● **What is being asked**
Retype every record exactly. Leave the pictures out.

● **Records to process**
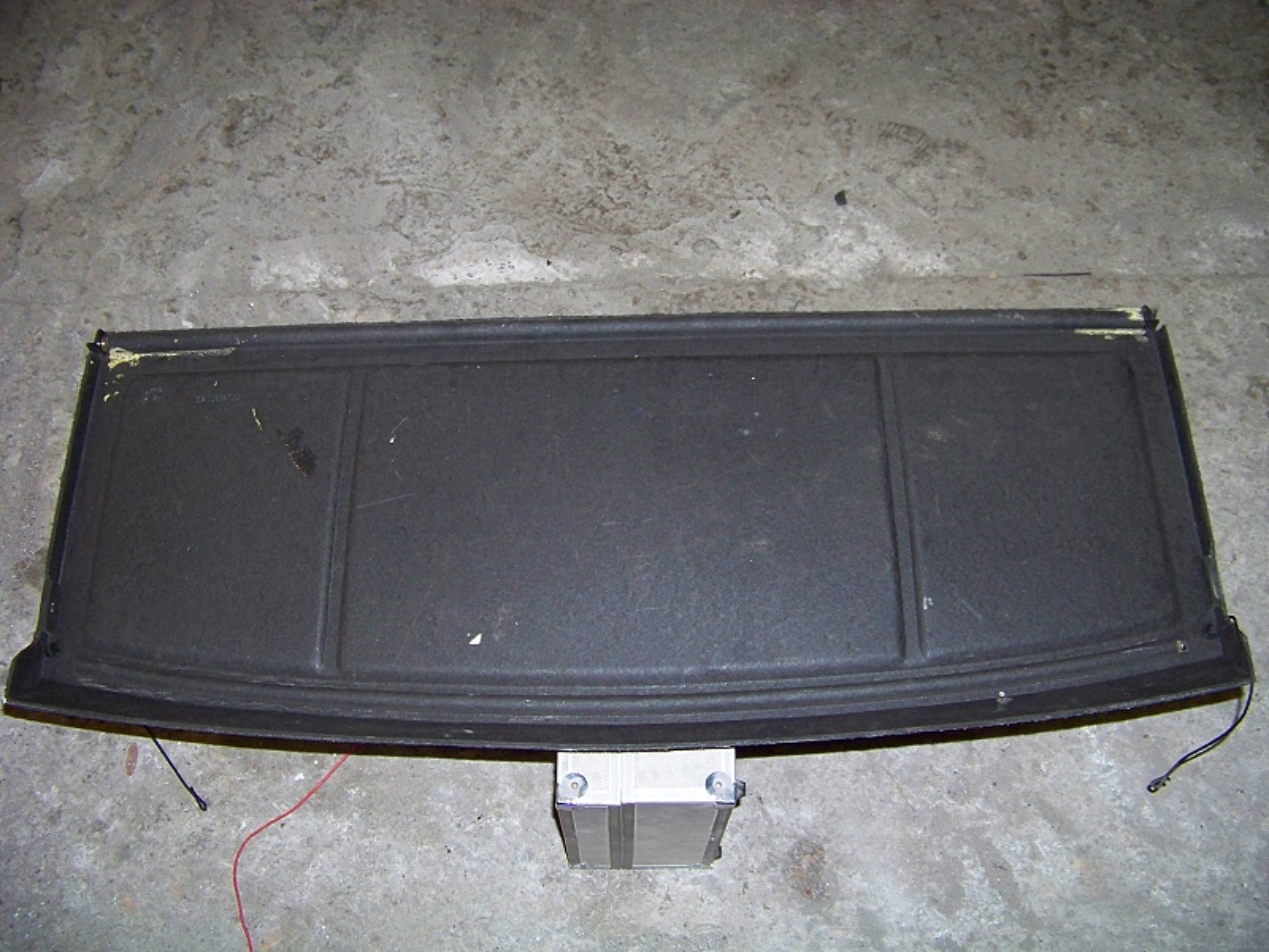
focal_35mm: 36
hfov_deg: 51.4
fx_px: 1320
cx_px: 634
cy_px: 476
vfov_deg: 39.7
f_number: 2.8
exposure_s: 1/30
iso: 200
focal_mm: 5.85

● **Result of this exercise**
focal_35mm: 36
hfov_deg: 51.4
fx_px: 1320
cx_px: 634
cy_px: 476
vfov_deg: 39.7
f_number: 2.8
exposure_s: 1/30
iso: 200
focal_mm: 5.85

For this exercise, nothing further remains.